-- Opening Marker --
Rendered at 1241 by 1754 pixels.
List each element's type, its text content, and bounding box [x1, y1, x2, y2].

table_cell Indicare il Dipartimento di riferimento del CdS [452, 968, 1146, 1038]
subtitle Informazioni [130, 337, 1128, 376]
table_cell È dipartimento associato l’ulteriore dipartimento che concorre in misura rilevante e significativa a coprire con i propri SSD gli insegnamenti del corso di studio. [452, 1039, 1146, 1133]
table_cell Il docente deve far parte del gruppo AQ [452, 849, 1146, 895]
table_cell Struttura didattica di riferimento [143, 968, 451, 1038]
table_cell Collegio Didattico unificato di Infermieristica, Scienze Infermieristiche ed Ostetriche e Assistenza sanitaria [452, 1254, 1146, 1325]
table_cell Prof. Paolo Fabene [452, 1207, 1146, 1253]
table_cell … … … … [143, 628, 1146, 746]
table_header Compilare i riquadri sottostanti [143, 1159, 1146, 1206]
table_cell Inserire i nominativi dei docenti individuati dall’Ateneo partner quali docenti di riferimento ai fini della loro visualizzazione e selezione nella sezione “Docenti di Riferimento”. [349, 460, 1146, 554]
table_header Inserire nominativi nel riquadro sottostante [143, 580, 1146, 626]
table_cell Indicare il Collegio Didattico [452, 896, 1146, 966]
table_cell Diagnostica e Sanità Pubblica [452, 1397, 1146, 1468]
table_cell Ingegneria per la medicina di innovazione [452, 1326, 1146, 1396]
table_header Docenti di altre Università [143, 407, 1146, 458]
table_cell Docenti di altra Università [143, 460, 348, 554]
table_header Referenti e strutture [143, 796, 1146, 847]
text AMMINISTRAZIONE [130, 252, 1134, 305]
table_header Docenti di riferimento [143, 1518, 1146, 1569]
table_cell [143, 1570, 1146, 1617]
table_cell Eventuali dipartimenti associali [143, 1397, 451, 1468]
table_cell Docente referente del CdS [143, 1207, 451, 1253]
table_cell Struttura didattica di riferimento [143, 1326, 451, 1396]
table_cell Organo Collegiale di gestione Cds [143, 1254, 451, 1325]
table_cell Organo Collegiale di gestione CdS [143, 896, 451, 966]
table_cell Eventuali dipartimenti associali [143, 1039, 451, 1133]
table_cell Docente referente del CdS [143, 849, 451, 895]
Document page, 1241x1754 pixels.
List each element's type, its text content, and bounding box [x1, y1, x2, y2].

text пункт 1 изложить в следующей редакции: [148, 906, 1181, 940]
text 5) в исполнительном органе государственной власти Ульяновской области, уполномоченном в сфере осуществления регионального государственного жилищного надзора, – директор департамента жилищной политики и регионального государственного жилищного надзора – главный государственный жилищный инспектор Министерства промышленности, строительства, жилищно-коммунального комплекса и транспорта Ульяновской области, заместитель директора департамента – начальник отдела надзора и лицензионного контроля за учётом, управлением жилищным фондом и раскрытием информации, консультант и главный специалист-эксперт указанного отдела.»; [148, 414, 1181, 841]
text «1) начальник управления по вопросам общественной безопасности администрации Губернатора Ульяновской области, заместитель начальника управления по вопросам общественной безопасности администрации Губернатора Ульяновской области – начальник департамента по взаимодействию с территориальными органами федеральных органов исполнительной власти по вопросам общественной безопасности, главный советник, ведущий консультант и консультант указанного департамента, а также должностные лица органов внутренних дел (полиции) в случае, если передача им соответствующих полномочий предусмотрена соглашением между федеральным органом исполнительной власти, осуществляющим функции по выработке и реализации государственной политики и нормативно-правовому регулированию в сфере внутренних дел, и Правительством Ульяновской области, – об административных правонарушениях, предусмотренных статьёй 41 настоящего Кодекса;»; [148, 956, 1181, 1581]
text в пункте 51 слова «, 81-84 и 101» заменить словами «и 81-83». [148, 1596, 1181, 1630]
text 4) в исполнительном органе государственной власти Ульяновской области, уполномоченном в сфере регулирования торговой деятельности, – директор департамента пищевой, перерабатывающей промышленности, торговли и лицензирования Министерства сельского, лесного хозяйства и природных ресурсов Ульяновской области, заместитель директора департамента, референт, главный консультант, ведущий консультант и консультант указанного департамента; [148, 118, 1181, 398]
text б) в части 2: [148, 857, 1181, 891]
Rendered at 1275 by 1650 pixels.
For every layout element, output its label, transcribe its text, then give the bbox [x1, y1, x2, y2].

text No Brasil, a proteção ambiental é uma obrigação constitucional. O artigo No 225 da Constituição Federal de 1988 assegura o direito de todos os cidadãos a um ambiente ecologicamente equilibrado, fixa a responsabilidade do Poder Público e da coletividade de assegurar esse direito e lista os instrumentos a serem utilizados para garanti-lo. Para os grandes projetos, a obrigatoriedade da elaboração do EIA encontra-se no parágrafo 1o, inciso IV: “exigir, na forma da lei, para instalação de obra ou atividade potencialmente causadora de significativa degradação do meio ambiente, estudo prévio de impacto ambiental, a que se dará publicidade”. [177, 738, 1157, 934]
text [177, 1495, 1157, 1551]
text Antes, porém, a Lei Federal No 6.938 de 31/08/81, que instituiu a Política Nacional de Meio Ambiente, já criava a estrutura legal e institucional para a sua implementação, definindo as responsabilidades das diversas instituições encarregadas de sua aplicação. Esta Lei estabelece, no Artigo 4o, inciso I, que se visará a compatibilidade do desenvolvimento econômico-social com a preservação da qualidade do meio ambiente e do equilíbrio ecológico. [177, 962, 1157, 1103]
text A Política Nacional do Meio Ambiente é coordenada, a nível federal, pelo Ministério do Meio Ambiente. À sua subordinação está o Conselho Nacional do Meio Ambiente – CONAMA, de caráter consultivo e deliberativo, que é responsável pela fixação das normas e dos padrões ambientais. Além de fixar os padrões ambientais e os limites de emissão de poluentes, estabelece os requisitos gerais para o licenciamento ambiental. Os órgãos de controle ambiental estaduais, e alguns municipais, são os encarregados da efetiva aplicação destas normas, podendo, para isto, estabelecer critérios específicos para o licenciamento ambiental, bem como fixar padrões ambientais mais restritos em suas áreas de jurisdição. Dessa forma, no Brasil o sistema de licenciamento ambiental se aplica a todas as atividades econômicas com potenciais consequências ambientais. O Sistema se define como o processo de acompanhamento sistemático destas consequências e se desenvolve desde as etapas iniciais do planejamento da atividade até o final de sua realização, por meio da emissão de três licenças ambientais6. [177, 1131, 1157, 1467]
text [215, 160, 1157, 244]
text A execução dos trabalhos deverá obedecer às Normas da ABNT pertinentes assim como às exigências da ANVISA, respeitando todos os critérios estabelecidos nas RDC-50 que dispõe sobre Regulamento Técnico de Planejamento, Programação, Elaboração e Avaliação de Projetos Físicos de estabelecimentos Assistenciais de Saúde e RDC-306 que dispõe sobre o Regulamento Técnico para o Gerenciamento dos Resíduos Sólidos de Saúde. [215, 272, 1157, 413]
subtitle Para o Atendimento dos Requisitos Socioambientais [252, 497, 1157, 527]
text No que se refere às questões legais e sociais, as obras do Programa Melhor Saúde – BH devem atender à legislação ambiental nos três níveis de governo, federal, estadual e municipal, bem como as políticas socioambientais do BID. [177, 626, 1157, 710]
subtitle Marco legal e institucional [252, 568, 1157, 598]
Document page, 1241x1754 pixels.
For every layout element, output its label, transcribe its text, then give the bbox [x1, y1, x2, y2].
-- Closing Marker --
Lines from the entries that contain the string "Inserire" must be found and copied.

* **ANSWER TO THE PROBLEM**:
table_cell Inserire i nominativi dei docenti individuati dall’Ateneo partner quali docenti di riferimento ai fini della loro visualizzazione e selezione nella sezione “Docenti di Riferimento”. [349, 460, 1146, 554]
table_header Inserire nominativi nel riquadro sottostante [143, 580, 1146, 626]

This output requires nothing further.